Commissioner Jason Sarris, who became an advocate for homeless residents after living on the street himself, wrote in an email: “I think a major reason the county shut down the Human Rights Commission is because the meetings were becoming unsafe for the commissioners, county staff and members of the audience due to Ms Chrysanthe starting fights, stalking attendees and thoroughly disrupting the meetings.”

Aikens said there was dissent among the commission’s members before the two critics started attending meetings.

“We had become a dysfunctional family, for lack of a better term,” Aikens said. “Eva and Rodrigo were the last straw because there was so much going on behind the scenes. Eva and Rodrigo were able to throw enough mud that it just covered up everything we were trying to do.”

Aikens said the commission lost three chairs in a six- or seven-month period, and some of the remaining commissioners were lacking on parliamentary procedure.

“We lost too much historical knowledge over too short a time to be a really effective body the last couple years of our existence,” Aikens said.

The controversy is not the commission’s first.
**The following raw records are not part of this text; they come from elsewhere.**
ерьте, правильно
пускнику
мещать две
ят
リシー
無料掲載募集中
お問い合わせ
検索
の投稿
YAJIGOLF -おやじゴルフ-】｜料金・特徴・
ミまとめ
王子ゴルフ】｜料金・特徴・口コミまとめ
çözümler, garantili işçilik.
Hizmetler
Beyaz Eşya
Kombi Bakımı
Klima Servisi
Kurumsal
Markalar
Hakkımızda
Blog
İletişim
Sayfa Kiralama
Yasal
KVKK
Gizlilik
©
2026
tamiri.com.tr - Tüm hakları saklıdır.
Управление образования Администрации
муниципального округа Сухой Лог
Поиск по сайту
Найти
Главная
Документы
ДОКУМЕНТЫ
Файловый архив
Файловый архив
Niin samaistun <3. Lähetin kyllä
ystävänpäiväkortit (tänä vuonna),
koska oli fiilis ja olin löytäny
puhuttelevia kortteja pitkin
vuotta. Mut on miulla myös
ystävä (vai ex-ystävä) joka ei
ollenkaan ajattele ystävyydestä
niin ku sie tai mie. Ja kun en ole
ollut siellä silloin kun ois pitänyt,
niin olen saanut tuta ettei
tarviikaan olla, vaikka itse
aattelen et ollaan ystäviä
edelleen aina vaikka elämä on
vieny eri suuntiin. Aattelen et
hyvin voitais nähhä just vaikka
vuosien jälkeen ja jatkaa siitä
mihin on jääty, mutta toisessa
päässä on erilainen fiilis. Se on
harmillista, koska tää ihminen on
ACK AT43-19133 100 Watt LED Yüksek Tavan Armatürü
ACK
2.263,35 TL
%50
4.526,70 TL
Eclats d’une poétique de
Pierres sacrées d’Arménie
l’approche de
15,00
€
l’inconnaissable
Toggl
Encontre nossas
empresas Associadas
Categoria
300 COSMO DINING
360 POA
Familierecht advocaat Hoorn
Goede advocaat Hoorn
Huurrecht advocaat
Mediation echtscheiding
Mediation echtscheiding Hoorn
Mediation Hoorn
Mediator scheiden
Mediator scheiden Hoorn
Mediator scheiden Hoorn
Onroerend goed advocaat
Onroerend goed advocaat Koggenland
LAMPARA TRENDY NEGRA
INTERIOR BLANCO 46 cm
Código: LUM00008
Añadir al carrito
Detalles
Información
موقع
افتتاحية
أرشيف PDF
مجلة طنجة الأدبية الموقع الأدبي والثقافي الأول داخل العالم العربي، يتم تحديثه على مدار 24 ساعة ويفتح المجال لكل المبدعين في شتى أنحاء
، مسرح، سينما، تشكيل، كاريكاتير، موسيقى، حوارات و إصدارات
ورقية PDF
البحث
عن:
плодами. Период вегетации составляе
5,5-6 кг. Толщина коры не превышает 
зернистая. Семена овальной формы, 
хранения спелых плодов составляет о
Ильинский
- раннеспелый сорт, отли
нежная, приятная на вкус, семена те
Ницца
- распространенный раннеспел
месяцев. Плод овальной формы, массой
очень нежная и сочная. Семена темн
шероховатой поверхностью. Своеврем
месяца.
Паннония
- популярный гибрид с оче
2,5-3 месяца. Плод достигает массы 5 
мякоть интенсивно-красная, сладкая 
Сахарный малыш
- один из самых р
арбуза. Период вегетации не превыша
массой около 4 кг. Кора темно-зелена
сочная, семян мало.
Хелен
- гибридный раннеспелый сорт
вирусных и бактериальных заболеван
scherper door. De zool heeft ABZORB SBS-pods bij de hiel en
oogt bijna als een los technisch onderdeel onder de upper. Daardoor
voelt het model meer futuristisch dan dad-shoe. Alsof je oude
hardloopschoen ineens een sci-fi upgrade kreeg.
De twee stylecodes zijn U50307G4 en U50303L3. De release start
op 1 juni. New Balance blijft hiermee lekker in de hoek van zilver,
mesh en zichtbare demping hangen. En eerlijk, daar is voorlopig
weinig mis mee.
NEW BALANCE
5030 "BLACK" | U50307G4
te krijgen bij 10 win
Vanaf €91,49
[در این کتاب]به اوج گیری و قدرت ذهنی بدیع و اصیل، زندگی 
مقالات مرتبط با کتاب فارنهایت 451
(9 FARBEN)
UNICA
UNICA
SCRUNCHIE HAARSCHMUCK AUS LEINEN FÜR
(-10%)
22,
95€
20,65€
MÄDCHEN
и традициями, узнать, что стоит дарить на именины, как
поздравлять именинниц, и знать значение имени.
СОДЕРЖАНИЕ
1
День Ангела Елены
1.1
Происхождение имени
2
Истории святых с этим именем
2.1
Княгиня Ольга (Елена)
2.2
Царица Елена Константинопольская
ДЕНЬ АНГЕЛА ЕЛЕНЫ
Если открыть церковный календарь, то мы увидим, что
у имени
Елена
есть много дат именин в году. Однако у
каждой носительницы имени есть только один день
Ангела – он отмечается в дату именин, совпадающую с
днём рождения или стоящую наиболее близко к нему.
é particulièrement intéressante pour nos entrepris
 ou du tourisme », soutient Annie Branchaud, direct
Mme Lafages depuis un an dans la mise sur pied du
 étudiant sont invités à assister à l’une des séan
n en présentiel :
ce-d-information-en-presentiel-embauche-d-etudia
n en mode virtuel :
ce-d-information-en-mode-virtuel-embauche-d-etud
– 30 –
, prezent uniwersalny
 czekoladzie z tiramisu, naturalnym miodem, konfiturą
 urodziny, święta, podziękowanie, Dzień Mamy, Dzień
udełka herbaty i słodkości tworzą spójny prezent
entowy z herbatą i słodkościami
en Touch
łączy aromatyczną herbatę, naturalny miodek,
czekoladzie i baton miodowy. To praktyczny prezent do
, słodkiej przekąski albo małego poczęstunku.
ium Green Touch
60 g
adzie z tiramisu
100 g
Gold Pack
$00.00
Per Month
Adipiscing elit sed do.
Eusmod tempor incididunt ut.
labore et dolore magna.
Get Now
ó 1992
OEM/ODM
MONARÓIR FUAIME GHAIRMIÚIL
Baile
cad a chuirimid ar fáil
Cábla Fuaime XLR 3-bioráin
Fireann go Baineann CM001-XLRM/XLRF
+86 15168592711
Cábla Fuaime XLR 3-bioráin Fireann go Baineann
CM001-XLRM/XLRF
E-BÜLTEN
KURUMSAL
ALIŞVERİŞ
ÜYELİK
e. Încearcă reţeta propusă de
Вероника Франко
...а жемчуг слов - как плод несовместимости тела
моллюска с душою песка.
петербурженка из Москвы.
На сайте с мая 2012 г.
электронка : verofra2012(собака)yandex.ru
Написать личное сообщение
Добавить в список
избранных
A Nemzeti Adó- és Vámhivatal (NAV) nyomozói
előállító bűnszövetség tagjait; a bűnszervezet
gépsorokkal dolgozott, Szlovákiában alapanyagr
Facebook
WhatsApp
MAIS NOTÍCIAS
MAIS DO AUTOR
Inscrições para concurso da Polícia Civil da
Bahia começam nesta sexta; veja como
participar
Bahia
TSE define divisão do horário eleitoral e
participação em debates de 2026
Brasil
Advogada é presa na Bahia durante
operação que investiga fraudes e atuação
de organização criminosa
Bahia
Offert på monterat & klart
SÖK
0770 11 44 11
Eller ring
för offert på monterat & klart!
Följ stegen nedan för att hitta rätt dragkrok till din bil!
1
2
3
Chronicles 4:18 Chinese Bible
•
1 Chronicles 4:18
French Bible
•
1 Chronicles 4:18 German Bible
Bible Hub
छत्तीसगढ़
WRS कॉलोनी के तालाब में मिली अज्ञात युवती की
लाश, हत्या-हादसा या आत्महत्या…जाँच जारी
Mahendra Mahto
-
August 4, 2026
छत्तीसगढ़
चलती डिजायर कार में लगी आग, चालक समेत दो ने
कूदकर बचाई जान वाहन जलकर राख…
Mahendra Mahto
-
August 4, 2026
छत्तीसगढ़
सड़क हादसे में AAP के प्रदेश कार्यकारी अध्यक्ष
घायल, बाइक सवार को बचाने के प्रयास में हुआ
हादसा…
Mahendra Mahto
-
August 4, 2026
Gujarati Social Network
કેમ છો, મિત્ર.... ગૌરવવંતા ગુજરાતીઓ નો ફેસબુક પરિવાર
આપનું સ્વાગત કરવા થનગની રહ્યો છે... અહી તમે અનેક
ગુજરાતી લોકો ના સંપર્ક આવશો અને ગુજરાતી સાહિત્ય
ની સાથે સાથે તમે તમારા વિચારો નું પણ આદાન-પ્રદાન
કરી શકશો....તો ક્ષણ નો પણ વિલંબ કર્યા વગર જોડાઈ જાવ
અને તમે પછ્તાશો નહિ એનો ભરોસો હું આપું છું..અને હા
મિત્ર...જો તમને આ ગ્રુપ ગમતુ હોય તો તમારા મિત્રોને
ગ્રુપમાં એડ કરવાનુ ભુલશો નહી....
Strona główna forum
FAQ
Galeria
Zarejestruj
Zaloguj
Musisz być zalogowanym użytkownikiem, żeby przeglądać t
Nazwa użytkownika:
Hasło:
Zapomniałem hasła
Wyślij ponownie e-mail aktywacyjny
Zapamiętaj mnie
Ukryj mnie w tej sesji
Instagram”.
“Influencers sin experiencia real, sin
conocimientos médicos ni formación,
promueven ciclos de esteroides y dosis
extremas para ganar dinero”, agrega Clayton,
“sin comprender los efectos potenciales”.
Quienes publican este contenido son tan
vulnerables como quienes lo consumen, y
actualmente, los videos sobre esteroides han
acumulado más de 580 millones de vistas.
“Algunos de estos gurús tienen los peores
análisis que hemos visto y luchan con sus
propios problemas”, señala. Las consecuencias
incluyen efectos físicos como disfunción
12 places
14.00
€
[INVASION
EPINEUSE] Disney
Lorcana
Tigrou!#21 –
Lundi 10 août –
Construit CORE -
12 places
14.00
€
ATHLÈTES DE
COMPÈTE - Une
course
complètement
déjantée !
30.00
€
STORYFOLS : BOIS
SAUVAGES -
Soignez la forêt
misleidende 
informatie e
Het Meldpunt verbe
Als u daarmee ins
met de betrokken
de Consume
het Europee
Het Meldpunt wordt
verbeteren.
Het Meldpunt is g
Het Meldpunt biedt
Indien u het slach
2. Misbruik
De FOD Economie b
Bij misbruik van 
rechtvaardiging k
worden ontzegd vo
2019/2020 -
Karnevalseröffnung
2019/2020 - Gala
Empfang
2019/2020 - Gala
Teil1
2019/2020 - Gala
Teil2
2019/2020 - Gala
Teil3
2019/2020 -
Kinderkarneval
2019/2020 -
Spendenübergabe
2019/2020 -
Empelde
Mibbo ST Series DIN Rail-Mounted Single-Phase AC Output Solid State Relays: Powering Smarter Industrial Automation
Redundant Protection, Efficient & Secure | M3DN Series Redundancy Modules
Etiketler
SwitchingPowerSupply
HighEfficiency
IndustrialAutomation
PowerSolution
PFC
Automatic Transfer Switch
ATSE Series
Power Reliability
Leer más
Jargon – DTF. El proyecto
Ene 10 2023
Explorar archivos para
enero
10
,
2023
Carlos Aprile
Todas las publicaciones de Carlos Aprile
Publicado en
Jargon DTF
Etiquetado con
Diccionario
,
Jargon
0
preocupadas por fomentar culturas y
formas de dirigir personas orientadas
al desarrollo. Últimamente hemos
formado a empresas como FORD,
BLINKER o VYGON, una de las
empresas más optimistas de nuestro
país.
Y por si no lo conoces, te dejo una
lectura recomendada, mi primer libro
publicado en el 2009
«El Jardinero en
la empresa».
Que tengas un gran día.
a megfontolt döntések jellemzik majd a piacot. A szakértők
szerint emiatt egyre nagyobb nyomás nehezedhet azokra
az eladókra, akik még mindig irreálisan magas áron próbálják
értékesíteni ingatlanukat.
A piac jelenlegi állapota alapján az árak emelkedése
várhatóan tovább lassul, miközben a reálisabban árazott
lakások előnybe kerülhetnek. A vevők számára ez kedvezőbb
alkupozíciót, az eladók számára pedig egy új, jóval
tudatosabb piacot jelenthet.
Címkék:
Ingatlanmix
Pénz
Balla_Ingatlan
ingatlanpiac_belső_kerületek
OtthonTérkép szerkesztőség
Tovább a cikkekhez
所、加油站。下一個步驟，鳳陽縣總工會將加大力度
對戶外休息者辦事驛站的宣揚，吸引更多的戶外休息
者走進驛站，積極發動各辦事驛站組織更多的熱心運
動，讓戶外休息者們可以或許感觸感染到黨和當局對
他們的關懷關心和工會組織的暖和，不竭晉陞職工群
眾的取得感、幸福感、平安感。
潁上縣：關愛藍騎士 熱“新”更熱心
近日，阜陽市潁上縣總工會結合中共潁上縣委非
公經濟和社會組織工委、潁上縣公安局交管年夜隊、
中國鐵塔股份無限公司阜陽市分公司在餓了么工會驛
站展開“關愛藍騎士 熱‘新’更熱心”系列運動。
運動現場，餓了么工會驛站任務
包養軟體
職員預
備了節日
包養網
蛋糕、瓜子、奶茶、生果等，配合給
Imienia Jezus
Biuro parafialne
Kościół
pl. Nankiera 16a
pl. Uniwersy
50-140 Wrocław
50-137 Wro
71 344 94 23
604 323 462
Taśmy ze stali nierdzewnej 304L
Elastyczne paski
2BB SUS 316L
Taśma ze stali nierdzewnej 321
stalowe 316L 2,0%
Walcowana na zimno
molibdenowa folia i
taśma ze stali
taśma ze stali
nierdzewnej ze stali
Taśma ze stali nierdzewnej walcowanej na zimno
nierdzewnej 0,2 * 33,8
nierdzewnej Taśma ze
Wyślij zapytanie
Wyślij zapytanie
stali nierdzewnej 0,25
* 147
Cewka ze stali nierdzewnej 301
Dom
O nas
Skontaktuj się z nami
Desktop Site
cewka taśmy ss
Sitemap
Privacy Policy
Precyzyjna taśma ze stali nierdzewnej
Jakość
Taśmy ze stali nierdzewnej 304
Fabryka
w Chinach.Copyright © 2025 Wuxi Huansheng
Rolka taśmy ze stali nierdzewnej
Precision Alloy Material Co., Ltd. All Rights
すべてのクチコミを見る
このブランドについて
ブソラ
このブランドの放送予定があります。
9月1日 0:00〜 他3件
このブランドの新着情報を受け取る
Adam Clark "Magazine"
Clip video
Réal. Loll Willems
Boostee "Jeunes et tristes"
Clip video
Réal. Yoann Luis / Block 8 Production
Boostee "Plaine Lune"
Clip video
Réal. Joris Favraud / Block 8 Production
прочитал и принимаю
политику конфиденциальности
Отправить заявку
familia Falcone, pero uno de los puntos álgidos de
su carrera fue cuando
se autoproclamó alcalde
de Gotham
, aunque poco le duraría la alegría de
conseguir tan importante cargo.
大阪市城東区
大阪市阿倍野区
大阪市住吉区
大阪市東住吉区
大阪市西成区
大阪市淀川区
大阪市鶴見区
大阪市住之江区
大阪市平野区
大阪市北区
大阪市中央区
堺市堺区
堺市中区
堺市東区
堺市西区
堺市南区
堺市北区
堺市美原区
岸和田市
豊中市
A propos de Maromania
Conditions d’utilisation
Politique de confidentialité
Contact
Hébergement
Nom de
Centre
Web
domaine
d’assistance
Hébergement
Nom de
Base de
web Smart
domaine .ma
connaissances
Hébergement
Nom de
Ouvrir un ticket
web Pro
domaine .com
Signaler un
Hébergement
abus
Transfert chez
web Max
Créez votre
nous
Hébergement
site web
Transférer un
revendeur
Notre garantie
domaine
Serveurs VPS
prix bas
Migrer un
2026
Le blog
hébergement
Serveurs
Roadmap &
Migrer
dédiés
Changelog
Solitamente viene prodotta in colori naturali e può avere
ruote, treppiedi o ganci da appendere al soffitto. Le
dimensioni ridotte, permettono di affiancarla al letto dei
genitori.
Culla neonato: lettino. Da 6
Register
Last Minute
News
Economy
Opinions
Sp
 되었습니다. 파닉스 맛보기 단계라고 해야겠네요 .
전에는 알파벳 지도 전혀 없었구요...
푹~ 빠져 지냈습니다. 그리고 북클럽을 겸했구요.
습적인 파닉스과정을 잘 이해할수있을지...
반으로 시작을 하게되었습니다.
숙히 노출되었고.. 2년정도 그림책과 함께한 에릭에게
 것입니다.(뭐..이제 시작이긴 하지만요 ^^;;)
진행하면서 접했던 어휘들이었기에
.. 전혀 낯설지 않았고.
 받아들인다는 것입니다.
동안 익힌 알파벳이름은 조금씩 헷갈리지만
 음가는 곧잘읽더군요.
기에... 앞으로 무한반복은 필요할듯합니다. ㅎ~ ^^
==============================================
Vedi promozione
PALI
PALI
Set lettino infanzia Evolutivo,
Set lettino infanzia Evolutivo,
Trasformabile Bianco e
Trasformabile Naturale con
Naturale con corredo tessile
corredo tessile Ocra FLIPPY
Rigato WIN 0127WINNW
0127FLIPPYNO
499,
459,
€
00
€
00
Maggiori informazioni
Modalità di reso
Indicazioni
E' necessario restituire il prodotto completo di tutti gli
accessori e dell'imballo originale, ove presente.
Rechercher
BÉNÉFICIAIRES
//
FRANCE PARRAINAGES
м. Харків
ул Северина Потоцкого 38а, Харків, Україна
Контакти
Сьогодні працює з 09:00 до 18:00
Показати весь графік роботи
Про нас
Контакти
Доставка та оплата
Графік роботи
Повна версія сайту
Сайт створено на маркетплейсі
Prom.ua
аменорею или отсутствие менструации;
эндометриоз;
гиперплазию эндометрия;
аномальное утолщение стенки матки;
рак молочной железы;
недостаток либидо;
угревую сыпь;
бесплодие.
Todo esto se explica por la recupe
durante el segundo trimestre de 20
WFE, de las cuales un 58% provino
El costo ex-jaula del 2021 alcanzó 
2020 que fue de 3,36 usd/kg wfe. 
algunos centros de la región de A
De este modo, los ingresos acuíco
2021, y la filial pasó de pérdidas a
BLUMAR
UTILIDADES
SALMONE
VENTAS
It remained idle for nearly a year after five female members resigned in 2014. Several of the women said they felt their proposals were being disregarded.

County supervisors required the three remaining male commissioners to reapply for their jobs, and they declined. As a result, a whole new set of commissioners was appointed.

No mention was made of strife within the commission during the meeting when the supervisors approved eliminating the advisory body.

“We would like to focus our efforts on the successful launch of the new sheriff’s oversight commission, and given the overlap of focus, we would like to sunset the Human Rights Commission,” Carla Kacmar, the county’s assistant clerk of the board, told supervisors.

Dan Eilerman, assistant county executive, said he wanted to “applaud the hard work of the Human Rights Commission.”

“They did spend a lot of time in the last two years helping to inform the setup of the new sheriff’s oversight commission,” he said.

One of Chrysanthe’s chief complaints about the commission was that it failed to share her pessimistic appraisal of the process to create the sheriff’s oversight panel.

According to the county ordinance passed when the Human Right Commission was reorganized in 2015, its mission was “to promote a community based on social justice, with equality for all, and to eliminate discrimination based on race, religion, color, age, ancestry, ethnicity, gender, sexual orientation, place of birth, national origin or disability.”

Supervisor Stephanie Moulton-Peters said that much of the work that the commission was created to do has been taken over by the Marin County Office of Equity.

“That’s where government was; we’ve moved beyond that now,” Moulton-Peters said. “This is a natural evolution of county government.”

Supervisor Eric Lucan, who served with Supervisor Dennis Rodoni on the subcommittee that recommended eliminating the commission, said, “Sunsets are not necessarily a bad thing. They imply a new day is coming.”